## EXERCISE:
Please output the entries below from the line that contains "carcinoma (ovarian) stained" through the final line, reproduced exactly and alone.

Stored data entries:
......

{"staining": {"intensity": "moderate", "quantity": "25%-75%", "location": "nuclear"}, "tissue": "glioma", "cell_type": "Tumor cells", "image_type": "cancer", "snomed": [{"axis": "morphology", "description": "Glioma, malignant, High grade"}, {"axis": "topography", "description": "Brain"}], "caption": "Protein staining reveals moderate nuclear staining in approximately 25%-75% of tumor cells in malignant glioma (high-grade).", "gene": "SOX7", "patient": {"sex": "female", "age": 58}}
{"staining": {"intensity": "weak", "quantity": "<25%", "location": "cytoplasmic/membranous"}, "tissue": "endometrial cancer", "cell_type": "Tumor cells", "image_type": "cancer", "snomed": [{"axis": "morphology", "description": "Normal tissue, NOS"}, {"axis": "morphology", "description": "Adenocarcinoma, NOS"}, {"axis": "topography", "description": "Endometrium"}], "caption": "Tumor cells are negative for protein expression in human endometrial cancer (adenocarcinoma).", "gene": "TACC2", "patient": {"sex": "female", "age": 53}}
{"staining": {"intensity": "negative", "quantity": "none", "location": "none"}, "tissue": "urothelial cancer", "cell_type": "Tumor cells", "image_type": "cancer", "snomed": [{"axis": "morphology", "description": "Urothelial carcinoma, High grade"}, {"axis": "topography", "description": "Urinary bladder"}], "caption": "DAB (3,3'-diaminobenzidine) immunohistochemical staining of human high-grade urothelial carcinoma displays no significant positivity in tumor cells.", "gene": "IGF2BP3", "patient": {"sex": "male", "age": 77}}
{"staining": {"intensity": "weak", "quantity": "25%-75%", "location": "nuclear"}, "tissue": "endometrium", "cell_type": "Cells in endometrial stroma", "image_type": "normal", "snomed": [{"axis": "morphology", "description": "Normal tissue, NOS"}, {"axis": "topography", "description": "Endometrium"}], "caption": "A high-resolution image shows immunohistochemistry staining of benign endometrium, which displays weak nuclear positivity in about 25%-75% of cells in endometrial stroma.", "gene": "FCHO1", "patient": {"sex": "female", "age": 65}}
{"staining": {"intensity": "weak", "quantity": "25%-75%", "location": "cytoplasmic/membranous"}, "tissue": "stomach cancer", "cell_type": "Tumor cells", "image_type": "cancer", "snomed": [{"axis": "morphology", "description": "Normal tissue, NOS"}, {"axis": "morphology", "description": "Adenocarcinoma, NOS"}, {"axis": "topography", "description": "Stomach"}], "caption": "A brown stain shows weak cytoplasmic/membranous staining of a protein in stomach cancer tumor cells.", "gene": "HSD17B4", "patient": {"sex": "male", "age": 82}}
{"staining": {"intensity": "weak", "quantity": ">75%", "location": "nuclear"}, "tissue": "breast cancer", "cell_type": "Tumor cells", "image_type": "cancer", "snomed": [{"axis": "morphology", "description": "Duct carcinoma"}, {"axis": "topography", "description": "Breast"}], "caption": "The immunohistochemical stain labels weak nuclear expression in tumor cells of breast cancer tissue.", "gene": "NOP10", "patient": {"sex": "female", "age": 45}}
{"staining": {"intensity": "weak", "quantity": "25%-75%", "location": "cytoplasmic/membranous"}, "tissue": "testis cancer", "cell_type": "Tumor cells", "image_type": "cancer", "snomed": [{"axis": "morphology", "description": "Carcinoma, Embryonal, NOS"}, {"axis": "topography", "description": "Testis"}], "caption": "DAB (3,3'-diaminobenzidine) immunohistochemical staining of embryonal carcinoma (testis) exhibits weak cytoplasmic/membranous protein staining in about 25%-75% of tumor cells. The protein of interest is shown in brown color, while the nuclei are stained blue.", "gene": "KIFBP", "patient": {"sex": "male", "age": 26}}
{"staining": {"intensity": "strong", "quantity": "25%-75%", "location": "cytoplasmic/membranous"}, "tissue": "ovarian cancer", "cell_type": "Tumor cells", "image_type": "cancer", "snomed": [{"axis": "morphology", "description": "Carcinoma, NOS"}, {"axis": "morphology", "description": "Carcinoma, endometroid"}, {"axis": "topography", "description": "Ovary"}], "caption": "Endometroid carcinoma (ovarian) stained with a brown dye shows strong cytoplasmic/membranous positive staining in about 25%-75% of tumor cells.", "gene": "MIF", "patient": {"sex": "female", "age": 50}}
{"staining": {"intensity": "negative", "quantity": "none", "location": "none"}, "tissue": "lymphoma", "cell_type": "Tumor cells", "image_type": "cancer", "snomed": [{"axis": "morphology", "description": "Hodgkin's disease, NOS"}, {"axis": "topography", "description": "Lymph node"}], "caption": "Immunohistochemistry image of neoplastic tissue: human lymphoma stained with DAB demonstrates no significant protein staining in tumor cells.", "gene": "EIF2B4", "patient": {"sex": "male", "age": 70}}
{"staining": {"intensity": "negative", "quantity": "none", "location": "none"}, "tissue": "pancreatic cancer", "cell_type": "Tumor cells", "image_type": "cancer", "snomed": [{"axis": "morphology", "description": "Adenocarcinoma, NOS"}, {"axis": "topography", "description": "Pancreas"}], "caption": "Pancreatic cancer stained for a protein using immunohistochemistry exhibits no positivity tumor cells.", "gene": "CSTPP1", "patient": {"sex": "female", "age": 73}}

......

## FINISHED TASK:
{"staining": {"intensity": "strong", "quantity": "25%-75%", "location": "cytoplasmic/membranous"}, "tissue": "ovarian cancer", "cell_type": "Tumor cells", "image_type": "cancer", "snomed": [{"axis": "morphology", "description": "Carcinoma, NOS"}, {"axis": "morphology", "description": "Carcinoma, endometroid"}, {"axis": "topography", "description": "Ovary"}], "caption": "Endometroid carcinoma (ovarian) stained with a brown dye shows strong cytoplasmic/membranous positive staining in about 25%-75% of tumor cells.", "gene": "MIF", "patient": {"sex": "female", "age": 50}}
{"staining": {"intensity": "negative", "quantity": "none", "location": "none"}, "tissue": "lymphoma", "cell_type": "Tumor cells", "image_type": "cancer", "snomed": [{"axis": "morphology", "description": "Hodgkin's disease, NOS"}, {"axis": "topography", "description": "Lymph node"}], "caption": "Immunohistochemistry image of neoplastic tissue: human lymphoma stained with DAB demonstrates no significant protein staining in tumor cells.", "gene": "EIF2B4", "patient": {"sex": "male", "age": 70}}
{"staining": {"intensity": "negative", "quantity": "none", "location": "none"}, "tissue": "pancreatic cancer", "cell_type": "Tumor cells", "image_type": "cancer", "snomed": [{"axis": "morphology", "description": "Adenocarcinoma, NOS"}, {"axis": "topography", "description": "Pancreas"}], "caption": "Pancreatic cancer stained for a protein using immunohistochemistry exhibits no positivity tumor cells.", "gene": "CSTPP1", "patient": {"sex": "female", "age": 73}}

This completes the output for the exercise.